Understanding that holidays can trigger negative emotions in our loved ones is important. While you may not think about it, Halloween is one of these holidays. This holiday seems innocent and fun to a lot of people but it can be emotionally disturbing to someone who has PTSD.
How Halloween can Trigger PTSD
Some of the ways Halloween can trigger PTSD include:
- Halloween can remind you of your past trauma. Things like skeletons, fake blood, and other things intended to be "fun" may trigger flashbacks. These can also be a struggle for anyone who is inclined towards self-injurious behaviors (e.g. cutting, burning) or suicidal thoughts.
- Halloween can trigger negative emotions, thoughts, and behaviors. For instance, someone may be inclined to self-harm because they've been triggered by a song or an image that reminded them of their trauma.
- Halloween can stir up night-terrors and other PTSD symptoms. This includes hypervigilance, increased anxiety, and flashbacks. These often strike out of nowhere but are very disabling when they do. For this reason, it's best to avoid stimuli and situations that trigger these symptoms
- Halloween can cause a person to become overstimulated. There's lots of energy and stimulation surrounding this holiday because of the scare factor, costumes, candy, and even the parties. While many people really enjoy this, it can cause other people to have increased levels of anxiety. This is especially true for anyone who's prone to having panic attacks.
How You'll Know Your PTSD is Triggered by Halloween
You'll know your PTSD is being triggered by Halloween if you tend to experience more of the following symptoms at this time of the year in specific:
- Halloween can cause hypervigilence (the feeling that you constantly have to be "on guard"). Not only is this exhausting, but the constant, prolonged adrenaline and stress hormones can harm your physical well-being.

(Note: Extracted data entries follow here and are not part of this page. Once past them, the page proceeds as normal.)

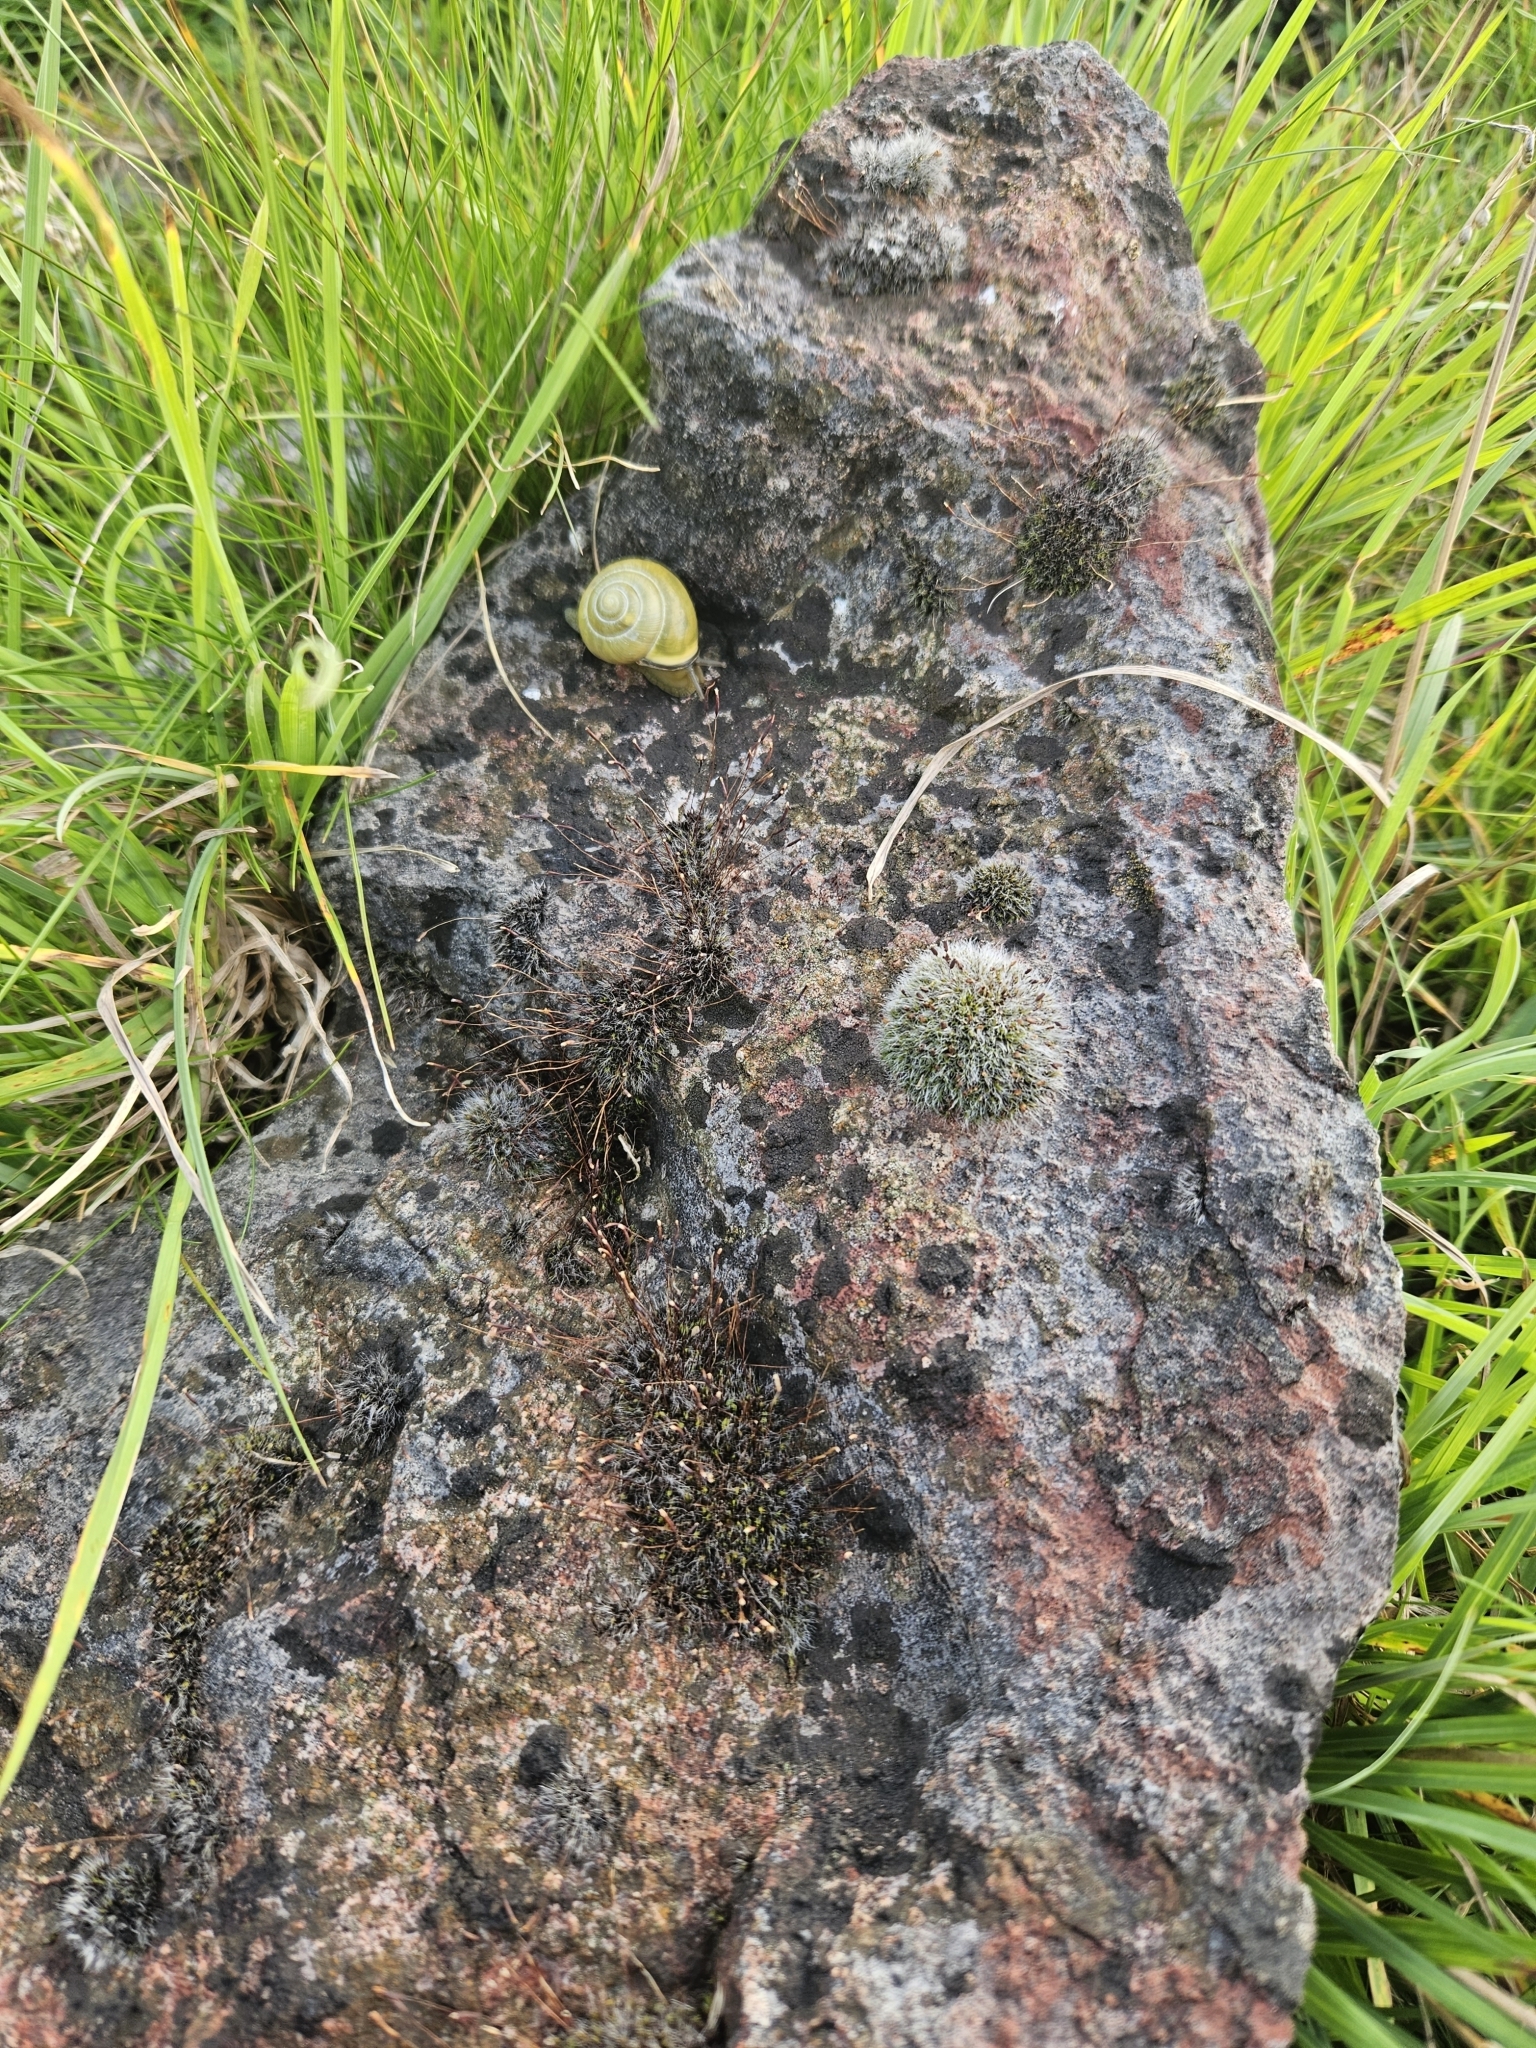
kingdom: Plantae
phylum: Bryophyta
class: Bryopsida
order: Grimmiales
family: Grimmiaceae
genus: Grimmia
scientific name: Grimmia pulvinata
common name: Grey-cushioned grimmia
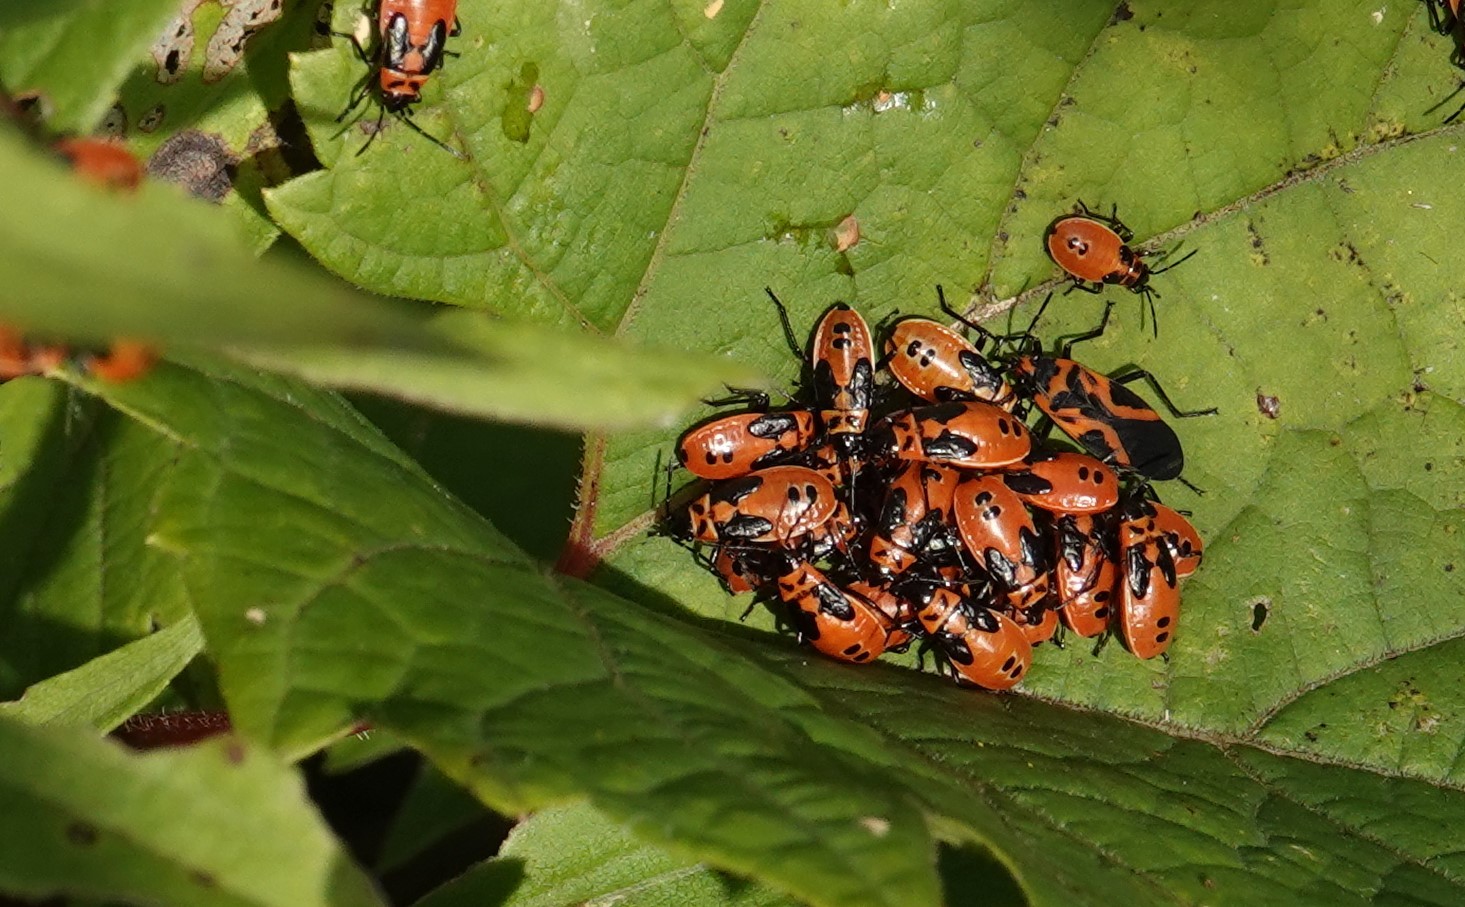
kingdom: Animalia
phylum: Arthropoda
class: Insecta
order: Hemiptera
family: Lygaeidae
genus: Lygaeus
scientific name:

- Halloween can increase the startle reflex. Most people with PTSD are already easily startled. Now add in scary costumes and it takes this to a whole new level.
- People with PTSD can't handle too much stimulation (e.g. sound, lights, people, smells). Unfortunately, it becomes more challenging to tune these things out as a person grows older. Therefore it's important to closely monitor what's going on around you and when you need a break. With Halloween this becomes even more challenging and breaks become even more frequently needed.
So, while Halloween may seem innocent and fun, the fear factor can trigger PTSD symptoms. It's important to not only know about these but also have a plan for how to deal with them.